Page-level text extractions
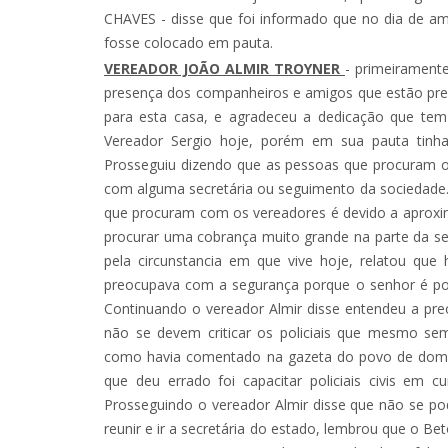
CHAVES - disse que foi informado que no dia de am
fosse colocado em pauta.
VEREADOR JOÃO ALMIR TROYNER
- primeirament
presença dos companheiros e amigos que estão pre
para esta casa, e agradeceu a dedicação que tem
Vereador Sergio hoje, porém em sua pauta tinh
Prosseguiu dizendo que as pessoas que procuram 
com alguma secretária ou seguimento da sociedade.
que procuram com os vereadores é devido a aprox
procurar uma cobrança muito grande na parte da se
pela circunstancia em que vive hoje, relatou qu
preocupava com a segurança porque o senhor é poli
Continuando o vereador Almir disse entendeu a pr
não se devem criticar os policiais que mesmo s
como havia comentado na gazeta do povo de domin
que deu errado foi capacitar policiais civis em 
Prosseguindo o vereador Almir disse que não se pod
reunir e ir a secretária do estado, lembrou que o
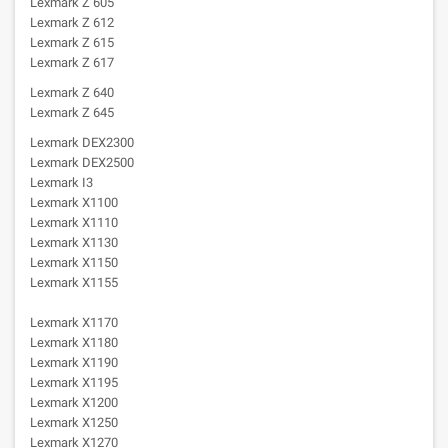
Lexmark Z 605
Lexmark Z 612
Lexmark Z 615
Lexmark Z 617
Lexmark Z 640
Lexmark Z 645
Lexmark DEX2300
Lexmark DEX2500
Lexmark I3
Lexmark X1100
Lexmark X1110
Lexmark X1130
Lexmark X1150
Lexmark X1155
Lexmark X1170
Lexmark X1180
Lexmark X1190
Lexmark X1195
Lexmark X1200
Lexmark X1250
Lexmark X1270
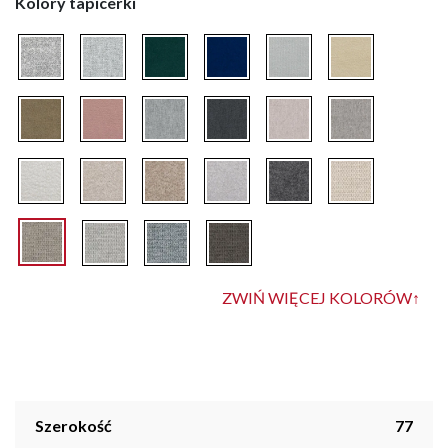
Kolory tapicerki
ZWIŃ WIĘCEJ KOLORÓW
↑
Szerokość
77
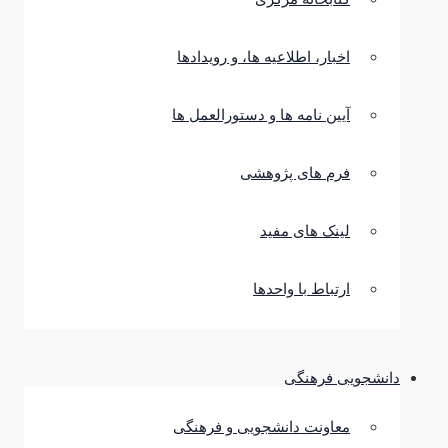
اخبار، اطلاعیه ها، و رویدادها
آیین نامه ها و دستورالعمل ها
فرم های پژوهشی
لینک های مفید
ارتباط با واحدها
دانشجویی فرهنگی
معاونت دانشجویی و فرهنگی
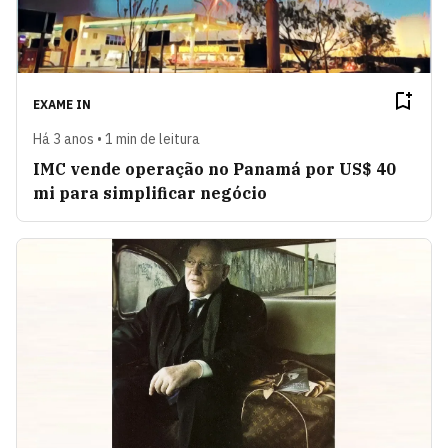
EXAME IN
Há 3 anos • 1 min de leitura
IMC vende operação no Panamá por US$ 40
mi para simplificar negócio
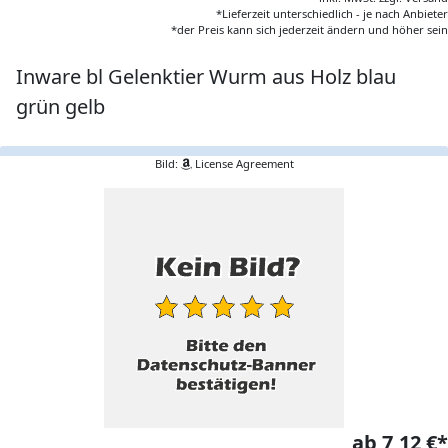
*Lieferzeit unterschiedlich - je nach Anbieter
*der Preis kann sich jederzeit ändern und höher sein
Inware bl Gelenktier Wurm aus Holz blau
grün gelb
Bild:
License Agreement
ab 7,12 €*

- [Problem to work on]: The lines to reproduce run from the one above containing "Prosseguindo o vereador" through the one containing "je nach Anbieter". Copy them exactly and leave out all pictures.

- [Result of the task]:
Prosseguindo o vereador Almir disse que não se pod
reunir e ir a secretária do estado, lembrou que o
Lexmark Z 605
Lexmark Z 612
Lexmark Z 615
Lexmark Z 617
Lexmark Z 640
Lexmark Z 645
Lexmark DEX2300
Lexmark DEX2500
Lexmark I3
Lexmark X1100
Lexmark X1110
Lexmark X1130
Lexmark X1150
Lexmark X1155
Lexmark X1170
Lexmark X1180
Lexmark X1190
Lexmark X1195
Lexmark X1200
Lexmark X1250
Lexmark X1270
Kolory tapicerki
ZWIŃ WIĘCEJ KOLORÓW
↑
Szerokość
77
اخبار، اطلاعیه ها، و رویدادها
آیین نامه ها و دستورالعمل ها
فرم های پژوهشی
لینک های مفید
ارتباط با واحدها
دانشجویی فرهنگی
معاونت دانشجویی و فرهنگی
EXAME IN
Há 3 anos • 1 min de leitura
IMC vende operação no Panamá por US$ 40
mi para simplificar negócio
*Lieferzeit unterschiedlich - je nach Anbieter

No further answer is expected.